L’espérance est venue, étincelante de splendeur divine ; elle a souri et elle a dit : « Allons, Chevalier du Christ ! … »
Dernière méditation sur le psaume In te Domine speravi.

Parmi les grandes figures qui prirent ou prendront place dans la galerie des « Vainqueurs », il en est peu d’aussi mal connues (de plus méconnues serait mieux dire) que celle de Jérôme Savonarole.

Aux voyageurs innombrables qui, naguère, traversaient hâtivement l’exquise Cité des Fleurs, ce nom n’a jamais inspiré qu’un intérêt lointain. Ils n’ouïrent parler du Frate qu’à titre de moine en révolte, d’iconoclaste forcené ou même, ce qui est tout aussi inexact, de précurseur du libéralisme moderne.

Quand, pour se mieux instruire, ils recouraient à un guide érudit — nommons à titre d’exemple André Maurel, l’auteur de Quinze jours à Florence — leurs informations ne laissaient pas d’être assez singulières :

« … Après avoir demandé la Réforme de l’Église », écrivait cet arbitre du goût, « après n’avoir failli n’être qu’un Luther (sic), Savonarole devient un Rienzi. Il souffle sur Florence la peste de sa frénésie. Il écume de rage, poursuivant farouchement tout ce qui va gêner l’épanouissement de son étroit souci ecclésiastique, de sa petite affaire personnelle… Il pleure, il hurle. Et, ne sachant plus qu’inventer, finit par danser sur la place San Marco. Il ne lui restera, pour sauver la face, qu’à devenir martyr. On lui fit la charité de le brûler vif…. »

Ainsi, l’une des plus pures gloires de son siècle, l’un des grands caractères de l’histoire n’est autre qu’un hystérique « divaguant et délirant tout haut… » En fait de délire et de divagation, on aurait peine à trouver mieux que cette prose ! Pourquoi faut-il qu’en présence d’une aussi noble personnalité des hommes intelligents perdent à ce point le sens de la mesure ?

De plus — chose troublante — bien rares, pour ne pas dire inexistants sont aujourd’hui, sous une forme populaire, les ouvrages impartiaux qui, non seulement redressent de tels jugements mais veulent mettre en lumière les sources auxquelles a puisé le génie d’un des grands inspirés. Pour cette raison et par souci de justice, il nous a paru nécessaire de nous pencher à notre tour sur cette ombre du passé. La faire revivre, si possible, dans son cadre et son temps, tel a été notre but.

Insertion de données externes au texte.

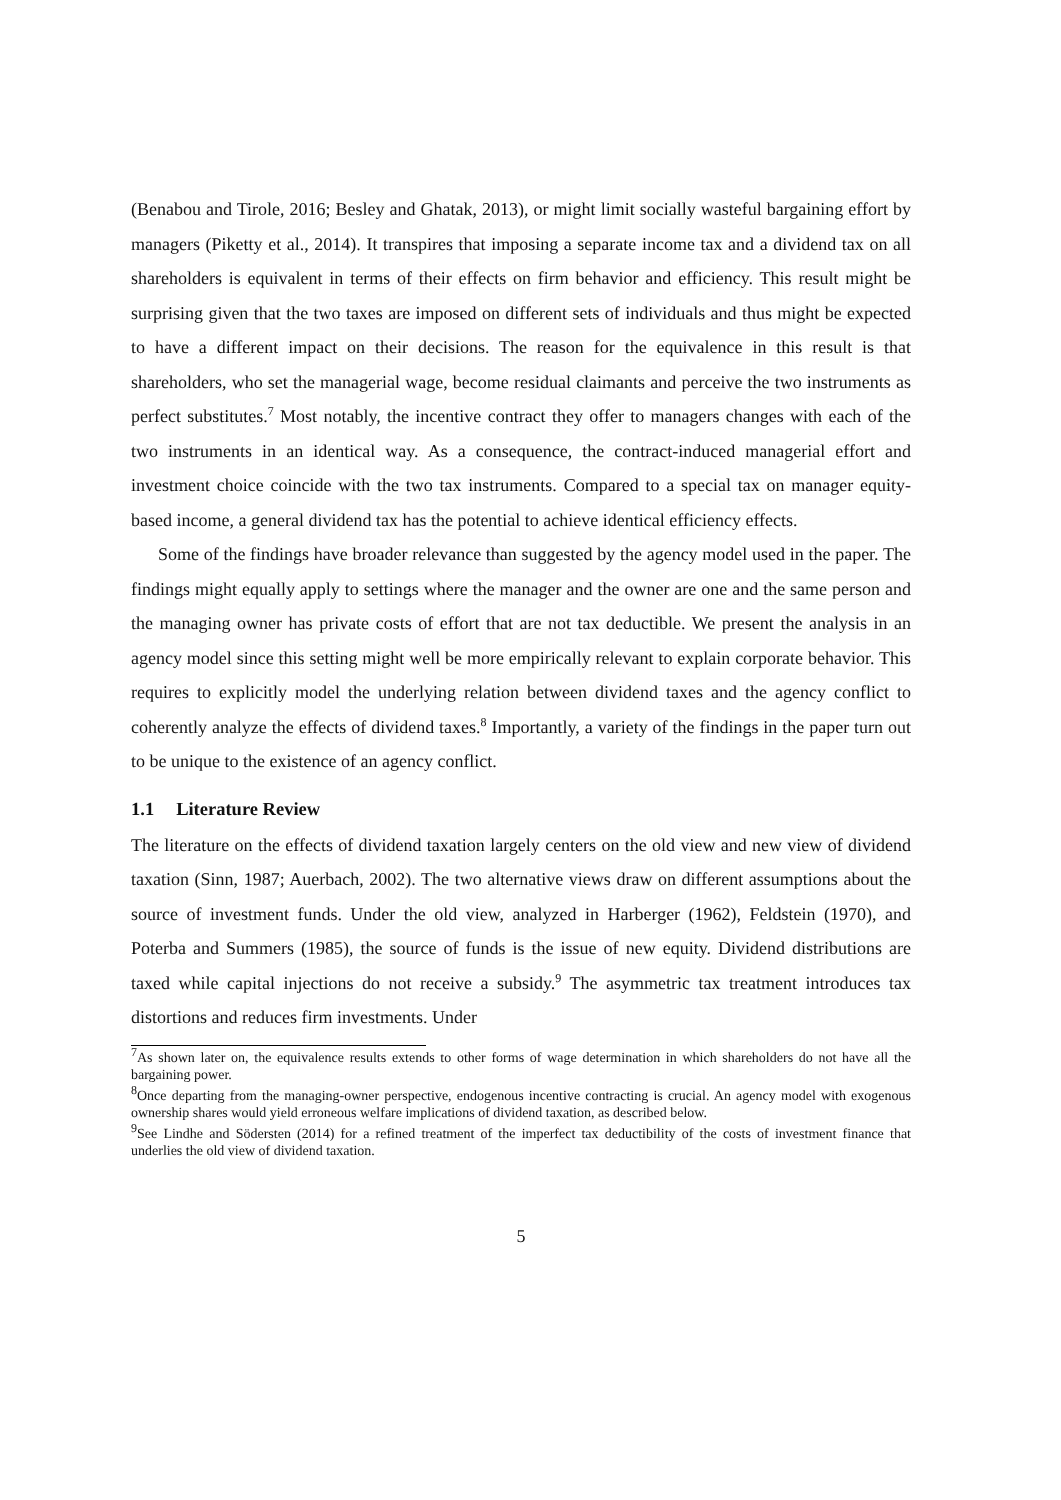(Benabou and Tirole, 2016; Besley and Ghatak, 2013), or might limit socially wasteful bargaining effort by managers (Piketty et al., 2014). It transpires that imposing a separate income tax and a dividend tax on all shareholders is equivalent in terms of their effects on firm behavior and efficiency. This result might be surprising given that the two taxes are imposed on different sets of individuals and thus might be expected to have a different impact on their decisions. The reason for the equivalence in this result is that shareholders, who set the managerial wage, become residual claimants and perceive the two instruments as perfect substitutes.<sup>7</sup> Most notably, the incentive contract they offer to managers changes with each of the two instruments in an identical way. As a consequence, the contract-induced managerial effort and investment choice coincide with the two tax instruments. Compared to a special tax on manager equity-based income, a general dividend tax has the potential to achieve identical efficiency effects.
Some of the findings have broader relevance than suggested by the agency model used in the paper. The findings might equally apply to settings where the manager and the owner are one and the same person and the managing owner has private costs of effort that are not tax deductible. We present the analysis in an agency model since this setting might well be more empirically relevant to explain corporate behavior. This requires to explicitly model the underlying relation between dividend taxes and the agency conflict to coherently analyze the effects of dividend taxes.<sup>8</sup> Importantly, a variety of the findings in the paper turn out to be unique to the existence of an agency conflict.
1.1 Literature Review
The literature on the effects of dividend taxation largely centers on the old view and new view of dividend taxation (Sinn, 1987; Auerbach, 2002). The two alternative views draw on different assumptions about the source of investment funds. Under the old view, analyzed in Harberger (1962), Feldstein (1970), and Poterba and Summers (1985), the source of funds is the issue of new equity. Dividend distributions are taxed while capital injections do not receive a subsidy.<sup>9</sup> The asymmetric tax treatment introduces tax distortions and reduces firm investments. Under
<sup>7</sup> As shown later on, the equivalence results extends to other forms of wage determination in which shareholders do not have all the bargaining power.
<sup>8</sup> Once departing from the managing-owner perspective, endogenous incentive contracting is crucial. An agency model with exogenous ownership shares would yield erroneous welfare implications of dividend taxation, as described below.
<sup>9</sup> See Lindhe and Södersten (2014) for a refined treatment of the imperfect tax deductibility of the costs of investment finance that underlies the old view of dividend taxation.
5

Mais ce n’est pas aux touristes seuls ni aux admirateurs de l’attachante et complexe Florence que nous avons pensé. Nos jeunes, semble-t-il, ont plus que jamais besoin d’approcher ces natures d’élite que leur conscience a dressées contre les puissants du jour. L’incarnation d’une inflexible volonté et du courage le plus rare — le courage moral leur apportera sans doute un puissant réconfort.

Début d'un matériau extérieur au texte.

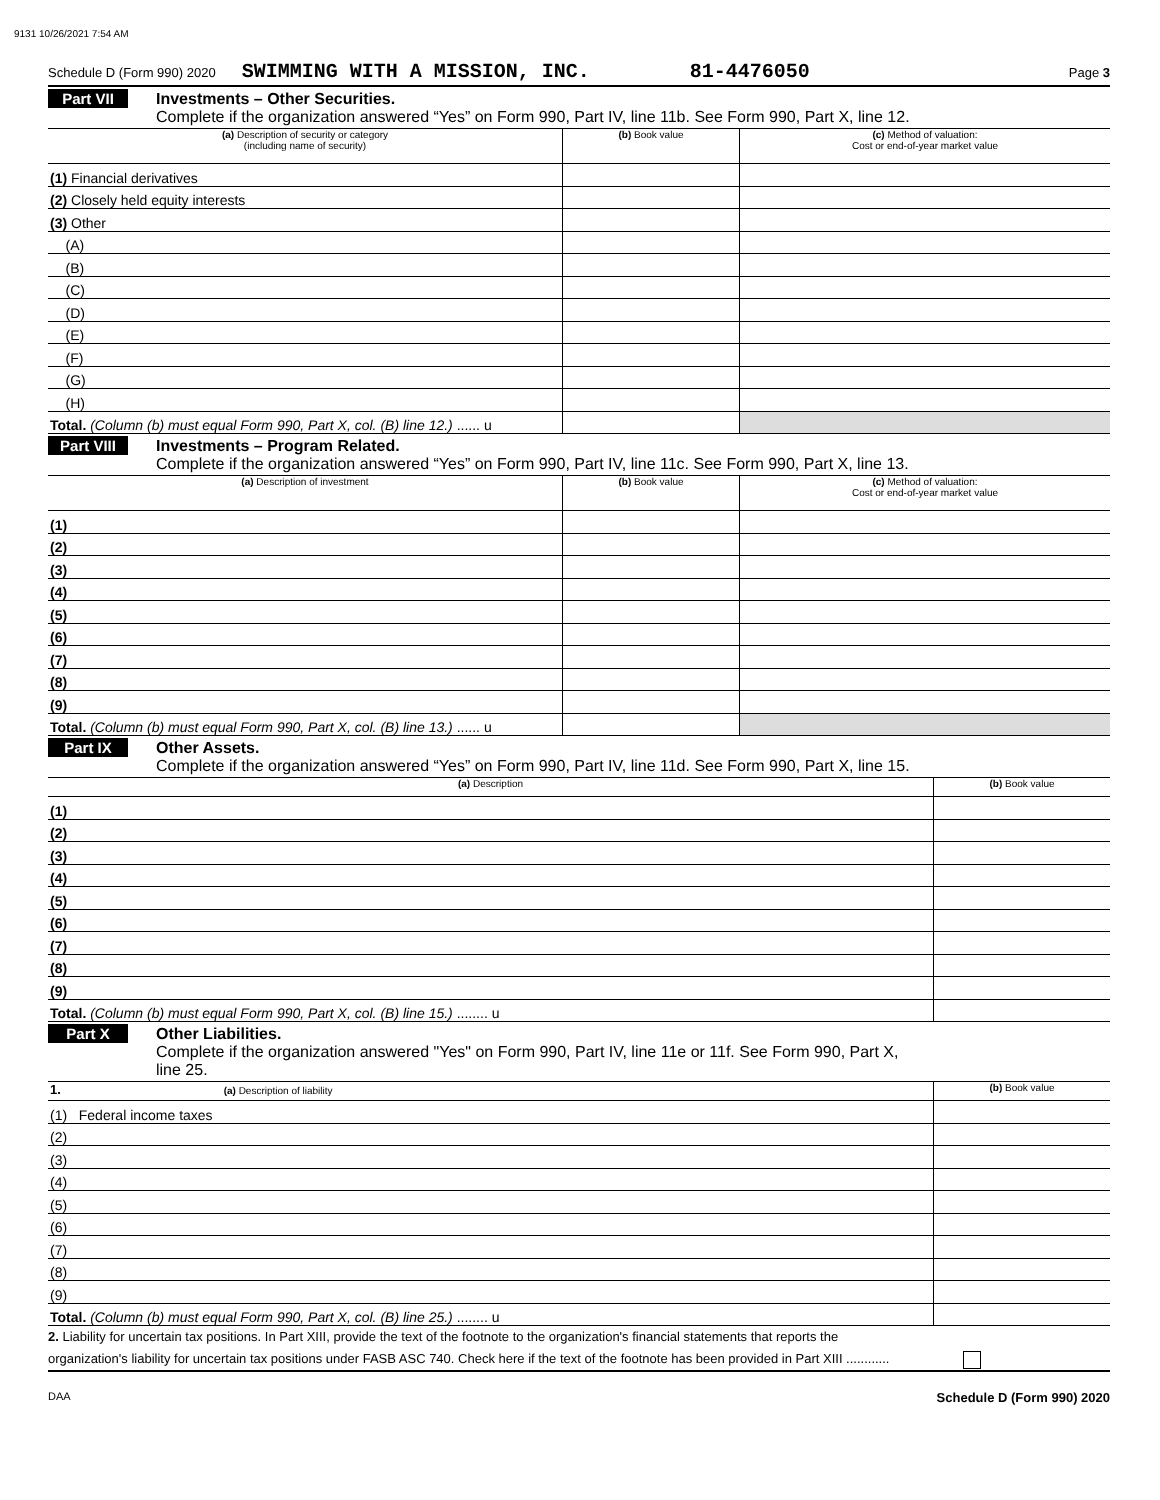9131 10/26/2021 7:54 AM
Schedule D (Form 990) 2020 SWIMMING WITH A MISSION, INC. 81-4476050 Page 3
Part VII Investments – Other Securities.
Complete if the organization answered “Yes” on Form 990, Part IV, line 11b. See Form 990, Part X, line 12.
| (a) Description of security or category (including name of security) | (b) Book value | (c) Method of valuation: Cost or end-of-year market value |
| --- | --- | --- |
| (1) Financial derivatives | | |
| (2) Closely held equity interests | | |
| (3) Other | | |
| (A) | | |
| (B) | | |
| (C) | | |
| (D) | | |
| (E) | | |
| (F) | | |
| (G) | | |
| (H) | | |
| Total. (Column (b) must equal Form 990, Part X, col. (B) line 12.) ...... u | | |
Part VIII Investments – Program Related.
Complete if the organization answered “Yes” on Form 990, Part IV, line 11c. See Form 990, Part X, line 13.
| (a) Description of investment | (b) Book value | (c) Method of valuation: Cost or end-of-year market value |
| --- | --- | --- |
| (1) | | |
| (2) | | |
| (3) | | |
| (4) | | |
| (5) | | |
| (6) | | |
| (7) | | |
| (8) | | |
| (9) | | |
| Total. (Column (b) must equal Form 990, Part X, col. (B) line 13.) ...... u | | |
Part IX Other Assets.
Complete if the organization answered “Yes” on Form 990, Part IV, line 11d. See Form 990, Part X, line 15.
| (a) Description | (b) Book value |
| --- | --- |
| (1) | |
| (2) | |
| (3) | |
| (4) | |
| (5) | |
| (6) | |
| (7) | |
| (8) | |
| (9) | |
| Total. (Column (b) must equal Form 990, Part X, col. (B) line 15.) ........ u | |
Part X Other Liabilities.
Complete if the organization answered "Yes" on Form 990, Part IV, line 11e or 11f. See Form 990, Part X,
line 25.
| 1. (a) Description of liability | (b) Book value |
| --- | --- |
| (1) Federal income taxes | |
| (2) | |
| (3) | |
| (4) | |
| (5) | |
| (6) | |
| (7) | |
| (8) | |
| (9) | |
| Total. (Column (b) must equal Form 990, Part X, col. (B) line 25.) ........ u | |
2. Liability for uncertain tax positions. In Part XIII, provide the text of the footnote to the organization's financial statements that reports the
organization's liability for uncertain tax positions under FASB ASC 740. Check here if the text of the footnote has been provided in Part XIII ............
DAA Schedule D (Form 990) 2020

Toutefois — on tient à le dire hautement — le présent opuscule ne prétend à aucun titre renouveler l’histoire d’un homme et d’une époque.

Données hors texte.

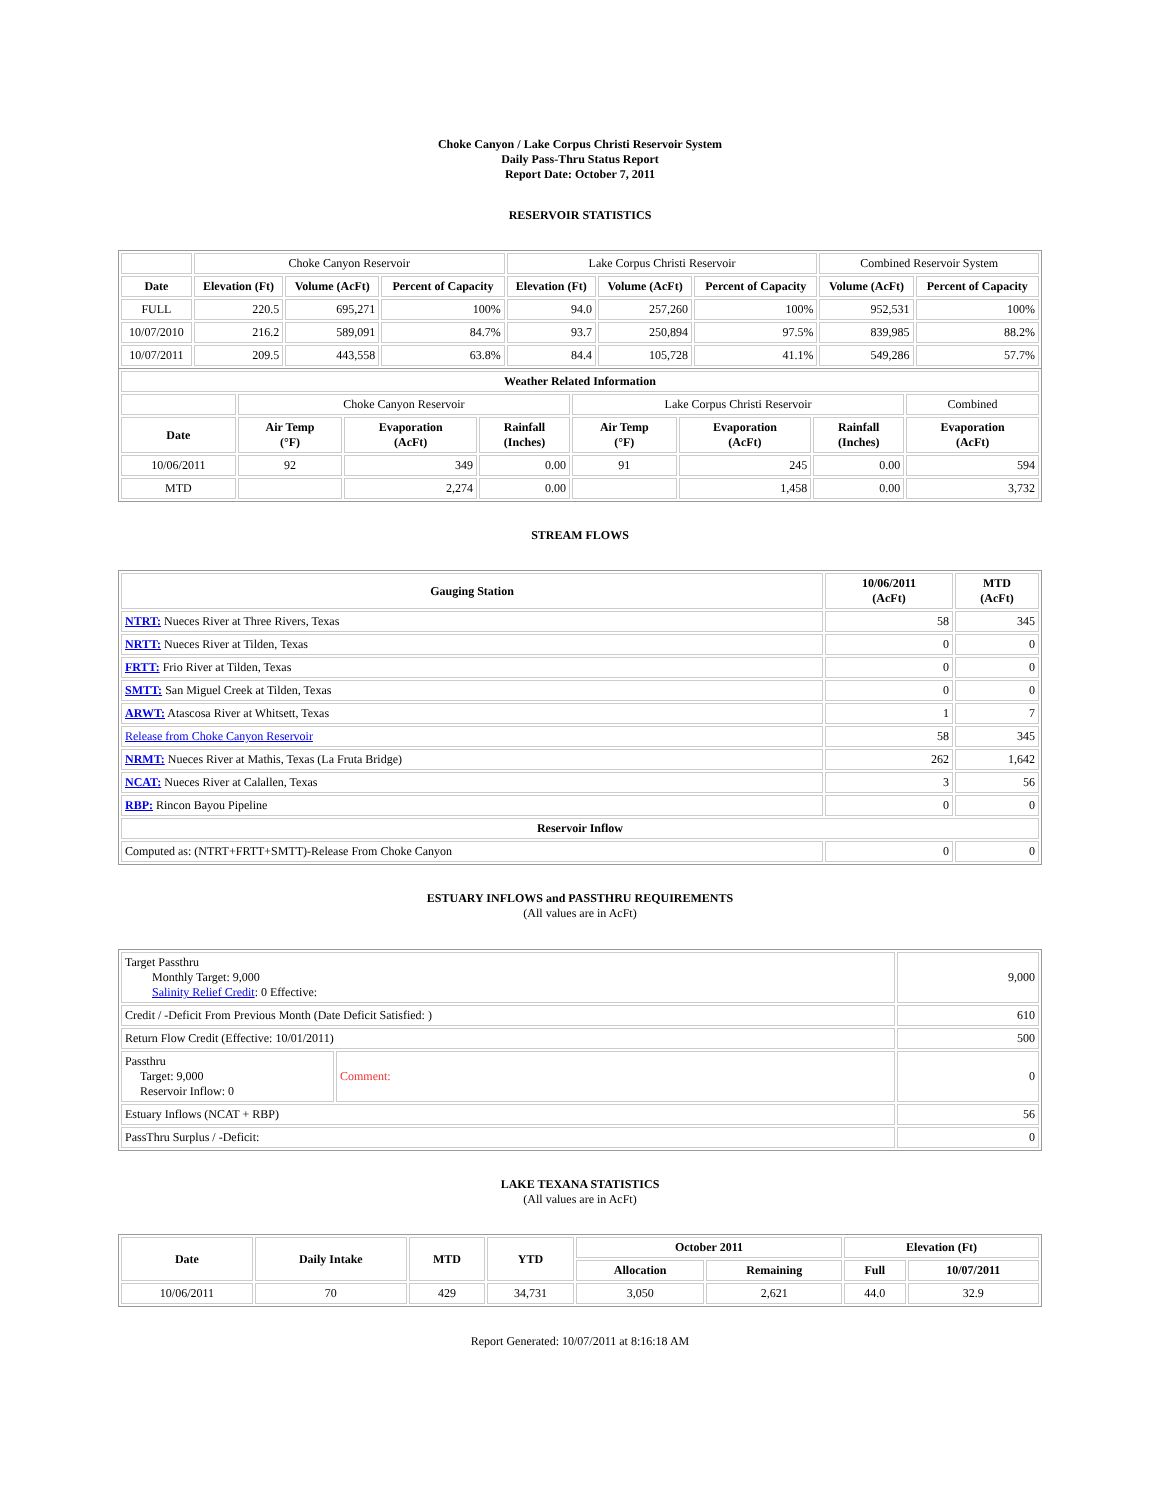Choke Canyon / Lake Corpus Christi Reservoir System
Daily Pass-Thru Status Report
Report Date: October 7, 2011
RESERVOIR STATISTICS
| | Choke Canyon Reservoir | | | Lake Corpus Christi Reservoir | | | Combined Reservoir System | |
| Date | Elevation (Ft) | Volume (AcFt) | Percent of Capacity | Elevation (Ft) | Volume (AcFt) | Percent of Capacity | Volume (AcFt) | Percent of Capacity |
| FULL | 220.5 | 695,271 | 100% | 94.0 | 257,260 | 100% | 952,531 | 100% |
| 10/07/2010 | 216.2 | 589,091 | 84.7% | 93.7 | 250,894 | 97.5% | 839,985 | 88.2% |
| 10/07/2011 | 209.5 | 443,558 | 63.8% | 84.4 | 105,728 | 41.1% | 549,286 | 57.7% |
| Weather Related Information | | | | | | | |
| --- | --- | --- | --- | --- | --- | --- | --- |
| | Choke Canyon Reservoir | | | Lake Corpus Christi Reservoir | | | Combined |
| Date | Air Temp (°F) | Evaporation (AcFt) | Rainfall (Inches) | Air Temp (°F) | Evaporation (AcFt) | Rainfall (Inches) | Evaporation (AcFt) |
| 10/06/2011 | 92 | 349 | 0.00 | 91 | 245 | 0.00 | 594 |
| MTD | | 2,274 | 0.00 | | 1,458 | 0.00 | 3,732 |
STREAM FLOWS
| Gauging Station | 10/06/2011 (AcFt) | MTD (AcFt) |
| --- | --- | --- |
| NTRT: Nueces River at Three Rivers, Texas | 58 | 345 |
| NRTT: Nueces River at Tilden, Texas | 0 | 0 |
| FRTT: Frio River at Tilden, Texas | 0 | 0 |
| SMTT: San Miguel Creek at Tilden, Texas | 0 | 0 |
| ARWT: Atascosa River at Whitsett, Texas | 1 | 7 |
| Release from Choke Canyon Reservoir | 58 | 345 |
| NRMT: Nueces River at Mathis, Texas (La Fruta Bridge) | 262 | 1,642 |
| NCAT: Nueces River at Calallen, Texas | 3 | 56 |
| RBP: Rincon Bayou Pipeline | 0 | 0 |
| Reservoir Inflow | | |
| Computed as: (NTRT+FRTT+SMTT)-Release From Choke Canyon | 0 | 0 |
ESTUARY INFLOWS and PASSTHRU REQUIREMENTS
(All values are in AcFt)
| Target Passthru Monthly Target: 9,000 Salinity Relief Credit : 0 Effective: | | 9,000 |
| Credit / -Deficit From Previous Month (Date Deficit Satisfied: ) | | 610 |
| Return Flow Credit (Effective: 10/01/2011) | | 500 |
| Passthru Target: 9,000 Reservoir Inflow: 0 | Comment: | 0 |
| Estuary Inflows (NCAT + RBP) | | 56 |
| PassThru Surplus / -Deficit: | | 0 |
LAKE TEXANA STATISTICS
(All values are in AcFt)
| Date | Daily Intake | MTD | YTD | October 2011 | | Elevation (Ft) | |
| --- | --- | --- | --- | --- | --- | --- | --- |
| | | | | Allocation | Remaining | Full | 10/07/2011 |
| 10/06/2011 | 70 | 429 | 34,731 | 3,050 | 2,621 | 44.0 | 32.9 |
Report Generated: 10/07/2011 at 8:16:18 AM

Pour présenter quelque chose de nouveau sur le Quattrocento et sur Fra Girolamo, il faudrait être à la taille d’un Jacob Burckhardt, d’un Eugène Müntz ou d’un Philippe Monnier. Or, l’auteur ne veut pas se donner ici le ridicule d’une comparaison. Ce qu’il a voulu faire, c’est transformer en menue monnaie le capital imposant des recherches et souvent des découvertes opérées par les fouilleurs d’archives. On peut, d’après la bibliographie du sujet, voir à quel point abonde la matière.

Si la Bibliothèque nationale de Florence n’a pu être épuisée par nous, du moins la fréquentation des lieux — la cité de l’Arno, cela va de soi, puis Ferrare et Bologne — a-t-elle ajouté un peu de couleur au tableau. Et si la lecture de ces pages paraît moins absorbante que celle des Perrens, des Villari, des Roeder ou des Schnitzer (copieux auteurs dont l’appareil documentaire est particulièrement solide), on le devra sans conteste au soin avec lequel ces biographes ont, avant nous, exploré toutes les avenues. Nous leur devons l’essentiel du récit qui va suivre.

Par bonheur, on est aujourd’hui suffisamment renseigné et l’on dispose d’un recul assez grand pour esquisser du héros un portrait point trop invraisemblable. Peut-être nous reprochera-t-on l’évidente sympathie que celui-ci respire. N’est-ce pas, après tout, l’un des moyens de mieux comprendre l’homme et d’en bien saisir les mobiles ?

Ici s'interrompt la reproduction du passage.